● Task description
Look through the data below and extract, unchanged, the lines from the one that contains "left knee: (843, 670)" to the one that contains "left elbow: (616, 535)", both included.
Records to process Start Marker
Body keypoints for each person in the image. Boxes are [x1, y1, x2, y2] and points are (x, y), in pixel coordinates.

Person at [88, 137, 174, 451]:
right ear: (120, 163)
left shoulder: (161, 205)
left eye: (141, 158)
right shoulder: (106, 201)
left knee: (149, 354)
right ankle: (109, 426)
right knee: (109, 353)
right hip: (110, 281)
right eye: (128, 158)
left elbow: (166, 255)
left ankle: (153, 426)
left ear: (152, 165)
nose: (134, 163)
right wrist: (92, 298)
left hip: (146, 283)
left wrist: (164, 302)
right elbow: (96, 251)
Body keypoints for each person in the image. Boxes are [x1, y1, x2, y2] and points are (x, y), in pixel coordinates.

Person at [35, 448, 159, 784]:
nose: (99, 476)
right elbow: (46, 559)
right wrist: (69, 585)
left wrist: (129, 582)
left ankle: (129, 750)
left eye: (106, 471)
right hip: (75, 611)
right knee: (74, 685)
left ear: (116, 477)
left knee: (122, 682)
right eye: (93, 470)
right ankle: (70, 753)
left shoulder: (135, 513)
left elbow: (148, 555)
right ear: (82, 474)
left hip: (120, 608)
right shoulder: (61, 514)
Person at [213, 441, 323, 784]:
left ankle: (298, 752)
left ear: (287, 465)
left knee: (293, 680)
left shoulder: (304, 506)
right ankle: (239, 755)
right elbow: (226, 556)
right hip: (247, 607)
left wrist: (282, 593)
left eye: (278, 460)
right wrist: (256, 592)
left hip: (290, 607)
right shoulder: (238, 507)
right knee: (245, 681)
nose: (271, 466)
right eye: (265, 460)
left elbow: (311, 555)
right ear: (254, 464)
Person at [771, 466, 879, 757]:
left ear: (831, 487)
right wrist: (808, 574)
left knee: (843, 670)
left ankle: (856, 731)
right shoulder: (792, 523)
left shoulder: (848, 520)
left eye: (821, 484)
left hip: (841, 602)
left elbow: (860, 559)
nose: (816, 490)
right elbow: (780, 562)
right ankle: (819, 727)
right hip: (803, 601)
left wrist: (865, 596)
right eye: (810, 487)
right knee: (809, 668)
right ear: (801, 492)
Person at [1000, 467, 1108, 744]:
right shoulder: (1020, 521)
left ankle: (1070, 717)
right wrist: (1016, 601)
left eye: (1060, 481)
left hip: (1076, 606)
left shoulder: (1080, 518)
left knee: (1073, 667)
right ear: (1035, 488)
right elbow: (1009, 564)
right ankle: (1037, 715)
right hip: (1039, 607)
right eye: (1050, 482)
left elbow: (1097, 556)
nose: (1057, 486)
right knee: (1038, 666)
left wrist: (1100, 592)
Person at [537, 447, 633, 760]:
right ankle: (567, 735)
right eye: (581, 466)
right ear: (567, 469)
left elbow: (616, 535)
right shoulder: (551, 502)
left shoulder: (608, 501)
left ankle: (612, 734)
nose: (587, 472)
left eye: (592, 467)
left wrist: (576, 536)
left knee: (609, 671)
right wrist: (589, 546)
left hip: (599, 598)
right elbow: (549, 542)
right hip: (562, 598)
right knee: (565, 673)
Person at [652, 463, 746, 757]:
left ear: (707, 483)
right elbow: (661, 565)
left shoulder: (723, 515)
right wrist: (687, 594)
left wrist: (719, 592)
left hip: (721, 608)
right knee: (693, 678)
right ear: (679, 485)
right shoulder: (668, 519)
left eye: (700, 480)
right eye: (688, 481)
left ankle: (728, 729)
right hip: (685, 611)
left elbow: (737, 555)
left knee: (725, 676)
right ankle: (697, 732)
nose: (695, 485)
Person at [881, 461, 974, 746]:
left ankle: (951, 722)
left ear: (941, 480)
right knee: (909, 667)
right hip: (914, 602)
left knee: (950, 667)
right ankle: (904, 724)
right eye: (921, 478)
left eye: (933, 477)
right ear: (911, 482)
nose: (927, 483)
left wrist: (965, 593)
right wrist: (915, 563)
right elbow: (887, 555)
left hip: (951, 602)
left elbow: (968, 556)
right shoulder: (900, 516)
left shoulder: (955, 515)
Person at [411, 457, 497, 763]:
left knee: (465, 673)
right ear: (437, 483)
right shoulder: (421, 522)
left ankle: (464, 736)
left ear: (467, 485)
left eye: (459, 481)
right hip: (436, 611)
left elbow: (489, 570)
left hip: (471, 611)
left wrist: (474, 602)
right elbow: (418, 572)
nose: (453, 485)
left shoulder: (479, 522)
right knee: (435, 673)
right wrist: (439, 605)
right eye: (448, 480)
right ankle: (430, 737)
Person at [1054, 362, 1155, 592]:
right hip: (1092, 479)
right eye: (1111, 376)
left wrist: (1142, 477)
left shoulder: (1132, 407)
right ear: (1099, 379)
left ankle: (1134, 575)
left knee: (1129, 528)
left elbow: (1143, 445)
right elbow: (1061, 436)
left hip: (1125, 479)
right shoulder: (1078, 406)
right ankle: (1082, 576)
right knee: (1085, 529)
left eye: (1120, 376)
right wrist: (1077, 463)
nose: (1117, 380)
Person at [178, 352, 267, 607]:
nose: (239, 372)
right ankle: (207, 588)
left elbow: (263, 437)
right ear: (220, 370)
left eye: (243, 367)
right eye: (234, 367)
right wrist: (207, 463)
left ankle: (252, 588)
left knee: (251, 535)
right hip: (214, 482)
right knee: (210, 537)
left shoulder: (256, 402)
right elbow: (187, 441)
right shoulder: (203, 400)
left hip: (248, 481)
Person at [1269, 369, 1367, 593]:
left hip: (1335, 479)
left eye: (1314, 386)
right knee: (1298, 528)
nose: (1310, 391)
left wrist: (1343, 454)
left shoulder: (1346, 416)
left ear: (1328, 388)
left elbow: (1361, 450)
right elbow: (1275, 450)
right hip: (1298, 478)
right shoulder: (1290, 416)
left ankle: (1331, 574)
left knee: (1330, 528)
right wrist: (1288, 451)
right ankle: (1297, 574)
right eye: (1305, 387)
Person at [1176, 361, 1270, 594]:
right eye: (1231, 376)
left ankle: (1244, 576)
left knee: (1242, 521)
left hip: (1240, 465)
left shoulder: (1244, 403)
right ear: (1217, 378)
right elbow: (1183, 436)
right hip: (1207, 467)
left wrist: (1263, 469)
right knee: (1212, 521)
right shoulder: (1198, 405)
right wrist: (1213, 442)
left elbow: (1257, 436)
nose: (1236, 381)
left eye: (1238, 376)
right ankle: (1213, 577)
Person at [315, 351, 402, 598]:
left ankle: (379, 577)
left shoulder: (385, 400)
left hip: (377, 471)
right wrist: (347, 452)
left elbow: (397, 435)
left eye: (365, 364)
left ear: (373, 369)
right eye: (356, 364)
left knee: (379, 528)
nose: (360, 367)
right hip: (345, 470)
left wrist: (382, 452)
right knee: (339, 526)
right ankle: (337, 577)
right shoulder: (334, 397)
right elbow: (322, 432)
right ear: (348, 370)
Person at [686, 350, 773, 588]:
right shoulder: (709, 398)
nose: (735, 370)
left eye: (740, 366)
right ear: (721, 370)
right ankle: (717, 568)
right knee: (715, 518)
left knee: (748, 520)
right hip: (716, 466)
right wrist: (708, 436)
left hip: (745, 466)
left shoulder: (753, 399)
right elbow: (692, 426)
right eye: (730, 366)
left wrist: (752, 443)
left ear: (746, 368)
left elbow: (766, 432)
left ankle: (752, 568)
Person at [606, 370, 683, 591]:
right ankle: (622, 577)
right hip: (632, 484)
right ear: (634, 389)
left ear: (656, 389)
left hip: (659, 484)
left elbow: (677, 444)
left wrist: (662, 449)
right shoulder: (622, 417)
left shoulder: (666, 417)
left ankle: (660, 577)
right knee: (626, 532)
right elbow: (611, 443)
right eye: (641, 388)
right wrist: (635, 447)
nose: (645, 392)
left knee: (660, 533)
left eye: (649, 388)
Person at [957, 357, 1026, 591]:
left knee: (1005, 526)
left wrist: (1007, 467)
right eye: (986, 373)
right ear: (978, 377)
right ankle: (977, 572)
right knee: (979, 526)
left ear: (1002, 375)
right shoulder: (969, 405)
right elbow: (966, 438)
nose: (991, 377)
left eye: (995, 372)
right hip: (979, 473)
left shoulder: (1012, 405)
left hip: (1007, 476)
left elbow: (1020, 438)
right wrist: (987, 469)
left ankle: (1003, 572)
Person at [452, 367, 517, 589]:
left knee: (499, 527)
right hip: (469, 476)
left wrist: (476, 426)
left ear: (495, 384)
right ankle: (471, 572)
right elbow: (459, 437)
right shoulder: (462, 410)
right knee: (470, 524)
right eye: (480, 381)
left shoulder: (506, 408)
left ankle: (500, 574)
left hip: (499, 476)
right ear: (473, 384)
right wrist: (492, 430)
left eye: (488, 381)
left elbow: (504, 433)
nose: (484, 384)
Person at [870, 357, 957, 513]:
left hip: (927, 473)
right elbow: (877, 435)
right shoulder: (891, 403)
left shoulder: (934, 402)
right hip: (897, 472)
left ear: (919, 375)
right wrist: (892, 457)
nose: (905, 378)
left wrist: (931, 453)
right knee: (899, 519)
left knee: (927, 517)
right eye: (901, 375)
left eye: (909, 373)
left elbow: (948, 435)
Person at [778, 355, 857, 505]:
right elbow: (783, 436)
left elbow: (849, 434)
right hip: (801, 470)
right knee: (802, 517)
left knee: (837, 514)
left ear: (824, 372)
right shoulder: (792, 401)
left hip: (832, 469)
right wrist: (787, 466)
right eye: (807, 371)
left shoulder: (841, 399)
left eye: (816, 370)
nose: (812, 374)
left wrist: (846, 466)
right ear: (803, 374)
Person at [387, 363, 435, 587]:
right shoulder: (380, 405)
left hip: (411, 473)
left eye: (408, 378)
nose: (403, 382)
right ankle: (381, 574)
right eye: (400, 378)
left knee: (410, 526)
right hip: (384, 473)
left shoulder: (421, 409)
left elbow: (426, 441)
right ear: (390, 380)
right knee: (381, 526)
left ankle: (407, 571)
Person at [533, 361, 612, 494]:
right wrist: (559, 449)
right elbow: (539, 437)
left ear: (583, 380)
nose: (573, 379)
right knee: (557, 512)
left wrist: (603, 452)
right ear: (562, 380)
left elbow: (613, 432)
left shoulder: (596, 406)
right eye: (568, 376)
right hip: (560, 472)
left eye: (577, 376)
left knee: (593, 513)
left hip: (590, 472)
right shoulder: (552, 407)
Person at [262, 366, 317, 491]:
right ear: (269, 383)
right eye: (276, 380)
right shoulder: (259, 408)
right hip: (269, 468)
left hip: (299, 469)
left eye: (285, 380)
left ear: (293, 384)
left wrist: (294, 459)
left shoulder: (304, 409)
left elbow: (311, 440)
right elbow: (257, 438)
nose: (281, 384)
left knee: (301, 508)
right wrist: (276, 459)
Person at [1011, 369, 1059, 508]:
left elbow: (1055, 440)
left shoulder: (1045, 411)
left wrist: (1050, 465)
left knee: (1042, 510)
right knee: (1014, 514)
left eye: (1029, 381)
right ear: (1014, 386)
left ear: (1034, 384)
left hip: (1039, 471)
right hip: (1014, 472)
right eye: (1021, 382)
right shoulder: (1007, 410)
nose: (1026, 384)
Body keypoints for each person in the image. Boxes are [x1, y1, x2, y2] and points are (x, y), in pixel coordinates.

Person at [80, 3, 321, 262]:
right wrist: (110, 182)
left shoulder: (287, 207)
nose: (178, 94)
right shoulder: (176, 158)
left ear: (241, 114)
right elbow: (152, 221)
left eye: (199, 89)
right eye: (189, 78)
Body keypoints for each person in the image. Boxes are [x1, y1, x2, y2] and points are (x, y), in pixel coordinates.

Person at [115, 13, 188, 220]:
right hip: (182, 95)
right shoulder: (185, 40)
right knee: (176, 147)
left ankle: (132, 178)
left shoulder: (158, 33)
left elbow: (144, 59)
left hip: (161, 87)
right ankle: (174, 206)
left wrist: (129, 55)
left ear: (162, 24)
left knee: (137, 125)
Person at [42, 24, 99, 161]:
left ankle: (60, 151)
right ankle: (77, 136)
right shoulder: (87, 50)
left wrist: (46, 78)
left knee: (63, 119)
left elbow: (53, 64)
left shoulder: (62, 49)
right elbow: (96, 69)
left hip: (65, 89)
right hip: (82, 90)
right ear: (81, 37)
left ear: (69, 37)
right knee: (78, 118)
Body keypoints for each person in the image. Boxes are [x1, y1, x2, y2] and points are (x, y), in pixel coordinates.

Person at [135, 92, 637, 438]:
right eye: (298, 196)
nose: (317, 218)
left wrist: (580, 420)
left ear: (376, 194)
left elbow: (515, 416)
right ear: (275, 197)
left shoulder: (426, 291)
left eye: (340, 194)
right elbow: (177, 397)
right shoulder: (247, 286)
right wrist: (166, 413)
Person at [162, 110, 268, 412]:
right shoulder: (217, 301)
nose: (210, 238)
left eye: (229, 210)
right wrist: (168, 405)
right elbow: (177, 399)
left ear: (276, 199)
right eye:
Records to process End Marker
● Expected answer
left knee: (843, 670)
left ankle: (856, 731)
right shoulder: (792, 523)
left shoulder: (848, 520)
left eye: (821, 484)
left hip: (841, 602)
left elbow: (860, 559)
nose: (816, 490)
right elbow: (780, 562)
right ankle: (819, 727)
right hip: (803, 601)
left wrist: (865, 596)
right eye: (810, 487)
right knee: (809, 668)
right ear: (801, 492)
Person at [1000, 467, 1108, 744]:
right shoulder: (1020, 521)
left ankle: (1070, 717)
right wrist: (1016, 601)
left eye: (1060, 481)
left hip: (1076, 606)
left shoulder: (1080, 518)
left knee: (1073, 667)
right ear: (1035, 488)
right elbow: (1009, 564)
right ankle: (1037, 715)
right hip: (1039, 607)
right eye: (1050, 482)
left elbow: (1097, 556)
nose: (1057, 486)
right knee: (1038, 666)
left wrist: (1100, 592)
Person at [537, 447, 633, 760]:
right ankle: (567, 735)
right eye: (581, 466)
right ear: (567, 469)
left elbow: (616, 535)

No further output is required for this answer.